I think I have hit another reproduction of this. The following slang
[vk::binding(0, 0)]
RWStructuredBuffer<uint32_t> data;
[shader("compute")]
void main()
{
for (uint32_t i = 0; i < 2; i++)
{
if (data[i] == 1)
{
continue;
}
if (data[i] == 2)
{
break;
}
data[i] = i * 2; // Example operation: double each element
}
}
Generates the following spirv:
SPIR-V
; SPIR-V
; Version: 1.5
; Generator: Khronos Slang Compiler; 0
; Bound: 39
; Schema: 0
OpCapability Shader
OpExtension "SPV_KHR_storage_buffer_storage_class"

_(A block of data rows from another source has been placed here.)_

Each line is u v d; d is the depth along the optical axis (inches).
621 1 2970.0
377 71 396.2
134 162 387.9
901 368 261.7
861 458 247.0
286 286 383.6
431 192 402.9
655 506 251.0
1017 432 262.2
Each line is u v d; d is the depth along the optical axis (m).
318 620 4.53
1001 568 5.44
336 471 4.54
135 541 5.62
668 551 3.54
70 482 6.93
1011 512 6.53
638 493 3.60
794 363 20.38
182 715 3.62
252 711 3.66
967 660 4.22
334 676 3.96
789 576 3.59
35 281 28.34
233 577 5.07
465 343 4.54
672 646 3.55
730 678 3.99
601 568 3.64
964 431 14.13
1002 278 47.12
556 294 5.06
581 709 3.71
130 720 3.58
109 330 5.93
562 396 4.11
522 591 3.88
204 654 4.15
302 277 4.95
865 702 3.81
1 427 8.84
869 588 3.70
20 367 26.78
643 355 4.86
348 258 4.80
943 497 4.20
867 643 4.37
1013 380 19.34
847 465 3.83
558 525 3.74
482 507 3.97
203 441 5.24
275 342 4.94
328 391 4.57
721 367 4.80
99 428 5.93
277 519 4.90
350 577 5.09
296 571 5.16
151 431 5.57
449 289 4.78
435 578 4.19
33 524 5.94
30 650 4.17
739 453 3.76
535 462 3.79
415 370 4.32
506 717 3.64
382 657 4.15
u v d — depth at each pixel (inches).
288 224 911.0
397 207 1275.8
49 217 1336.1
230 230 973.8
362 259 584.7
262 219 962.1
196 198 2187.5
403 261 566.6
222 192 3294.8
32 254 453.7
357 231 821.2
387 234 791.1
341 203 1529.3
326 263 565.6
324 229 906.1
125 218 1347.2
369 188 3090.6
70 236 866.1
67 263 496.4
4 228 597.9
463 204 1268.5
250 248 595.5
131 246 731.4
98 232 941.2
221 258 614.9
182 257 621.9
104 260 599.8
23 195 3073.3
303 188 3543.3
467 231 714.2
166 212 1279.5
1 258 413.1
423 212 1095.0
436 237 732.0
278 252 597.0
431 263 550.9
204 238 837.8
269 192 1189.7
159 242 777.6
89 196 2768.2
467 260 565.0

OpMemoryModel Logical GLSL450
OpEntryPoint GLCompute %main "main" %data
OpExecutionMode %main LocalSize 1 1 1
OpSource Slang 1
OpName %RWStructuredBuffer "RWStructuredBuffer"
OpName %data "data"
OpName %main "main"
OpDecorate %_runtimearr_uint ArrayStride 4
OpDecorate %RWStructuredBuffer Block
OpMemberDecorate %RWStructuredBuffer 0 Offset 0
OpDecorate %data Binding 0
OpDecorate %data DescriptorSet 0
%void = OpTypeVoid
%6 = OpTypeFunction %void
%uint = OpTypeInt 32 0
%uint_0 = OpConstant %uint 0
%bool = OpTypeBool
%uint_4 = OpConstant %uint 4
%int = OpTypeInt 32 1
%int_0 = OpConstant %int 0
%_ptr_StorageBuffer_uint = OpTypePointer StorageBuffer %uint
%_runtimearr_uint = OpTypeRuntimeArray %uint
%RWStructuredBuffer = OpTypeStruct %_runtimearr_uint
%_ptr_StorageBuffer_RWStructuredBuffer = OpTypePointer StorageBuffer %RWStructuredBuffer
%uint_1 = OpConstant %uint 1
%uint_2 = OpConstant %uint 2
%data = OpVariable %_ptr_StorageBuffer_RWStructuredBuffer StorageBuffer
%main = OpFunction %void None %6
%17 = OpLabel
OpBranch %18
%18 = OpLabel
%19 = OpPhi %uint %uint_0 %17 %20 %21
OpLoopMerge %22 %21 None
OpBranch %23
%23 = OpLabel
OpSelectionMerge %24 None
OpSwitch %int_0 %25
%25 = OpLabel
%26 = OpULessThan %bool %19 %uint_4
OpSelectionMerge %27 None
OpBranchConditional %26 %27 %28
%28 = OpLabel
OpBranch %22
%27 = OpLabel
%29 = OpAccessChain %_ptr_StorageBuffer_uint %data %int_0 %19
%30 = OpLoad %uint %29
%31 = OpIEqual %bool %30 %uint_1
OpSelectionMerge %32 None
OpBranchConditional %31 %33 %32
%33 = OpLabel
OpBranch %24
%32 = OpLabel
%34 = OpLoad %uint %29
%35 = OpIEqual %bool %34 %uint_2
OpSelectionMerge %36 None
OpBranchConditional %35 %37 %36
%37 = OpLabel
OpBranch %22
%36 = OpLabel
%38 = OpIMul %uint %19 %uint_2
OpStore %29 %38
OpBranch %24
%24 = OpLabel
%20 = OpIAdd %uint %19 %uint_1
OpBranch %21
%21 = OpLabel
OpBranch %18
%22 = OpLabel
OpReturn
OpFunctionEnd
Which is translated to the following wgsl (or hlsl/msl/etc)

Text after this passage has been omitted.